The space is white. Immaculate. Rectilinear. It speaks of a time that we imagine to be somewhere in the near future. A world of hygenic beauty.
To further heighten the effect, the setting is the Garde Républicaine horse-riding ring, a 19th-century glass and metal structure holding a fashion show for the first time ever. The contrast is striking. And it’s to a third era entirely that we’re transported by the music: 1982, Anne Clark and the New Wave revolution.
The first models appear with a brisk step, in time to the electronic rhythms. The suits are black, very black; the white shirts are very white. A single necktie line creates a graphic structure, a very black one. The look is more athletic, narrowing at the waist, sometimes even emphasized by a metal-buckled belt on the jackets. In this chaotic futuristic world inferred by the contrasting decor, and further underlined by the music, the man that Kris Van Assche had in mind for Dior Homme this season is an idealized image.
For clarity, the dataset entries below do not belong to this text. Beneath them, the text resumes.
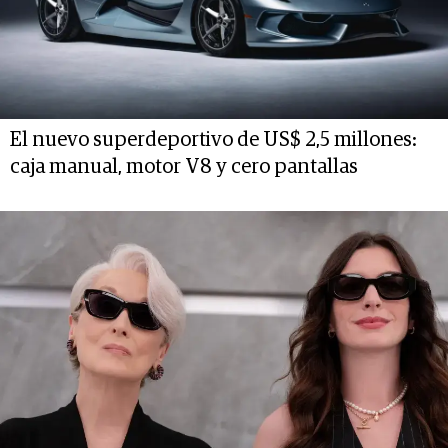
El nuevo superdeportivo de US$ 2,5 millones:
caja manual, motor V8 y cero pantallas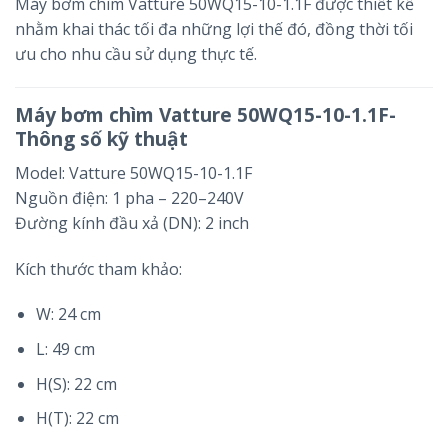
Máy bơm chìm Vatture 50WQ15-10-1.1F được thiết kế
nhằm khai thác tối đa những lợi thế đó, đồng thời tối
ưu cho nhu cầu sử dụng thực tế.
Máy bơm chìm Vatture 50WQ15-10-1.1F-
Thông số kỹ thuật
Model: Vatture 50WQ15-10-1.1F
Nguồn điện: 1 pha – 220–240V
Đường kính đầu xả (DN): 2 inch
Kích thước tham khảo:
W: 24 cm
L: 49 cm
H(S): 22 cm
H(T): 22 cm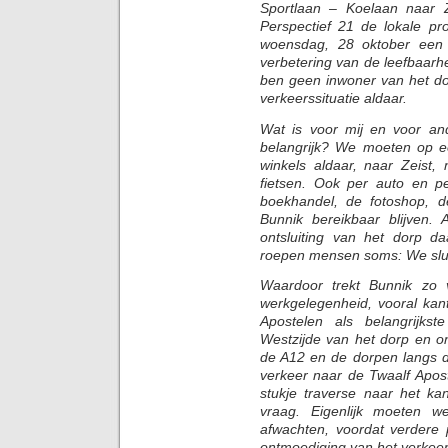
Sportlaan – Koelaan naar Ze
Perspectief 21 de lokale pr
woensdag, 28 oktober een 
verbetering van de leefbaarhe
ben geen inwoner van het do
verkeerssituatie aldaar.
Wat is voor mij en voor a
belangrijk? We moeten op e
winkels aldaar, naar Zeist,
fietsen. Ook per auto en p
boekhandel, de fotoshop, d
Bunnik bereikbaar blijven. 
ontsluiting van het dorp d
roepen mensen soms: We sluite
Waardoor trekt Bunnik zo 
werkgelegenheid, vooral kan
Apostelen als belangrijkst
Westzijde van het dorp en on
de A12 en de dorpen langs 
verkeer naar de Twaalf Apos
stukje traverse naar het k
vraag. Eigenlijk moeten w
afwachten, voordat verder
ontmoediging van het verkeer v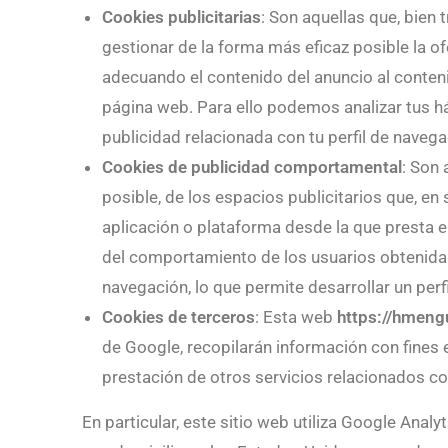
Cookies publicitarias
: Son aquellas que, bien
gestionar de la forma más eficaz posible la of
adecuando el contenido del anuncio al contenid
página web. Para ello podemos analizar tus 
publicidad relacionada con tu perfil de navega
Cookies de publicidad comportamental
: Son 
posible, de los espacios publicitarios que, en 
aplicación o plataforma desde la que presta e
del comportamiento de los usuarios obtenida 
navegación, lo que permite desarrollar un per
Cookies de terceros
: Esta web
https://hmeng
de Google, recopilarán información con fines es
prestación de otros servicios relacionados con 
En particular, este sitio web utiliza Google Analy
Under the runway’s white lights, he moves with confidence, strict, ultra clean, flawless. Down to his shoes, which feature a translucent plastic shell covering sole and heel, as though to insulate the footstep from the ground, as if no harm could come to the wearer. The bi-material jackets seem molded on the body, neoprene and technical canvas at times appearing to give an armor-like structure to the silhouette. They zip right up to the collar. Everything is controlled. The man is like a superhero, but not one from the silver screen – fantasy has given way to reality. The designer’s wished-for future is an optimistic one. Men gather together in fraternities. And, this season, Dior Homme’s one wears its emblem proudly, an enigmatic sign: a triangle held inside a circle. We find it on sweaters and jackets, in black, white, gray or red. That same red, being such a Dior color, also appears for graphic effect of chalk-striped suits, single lines alternating with double ones.
After a finale turn on the runway, the models stood on the walkways around the space as though ringing the setting with modernity. The future is now.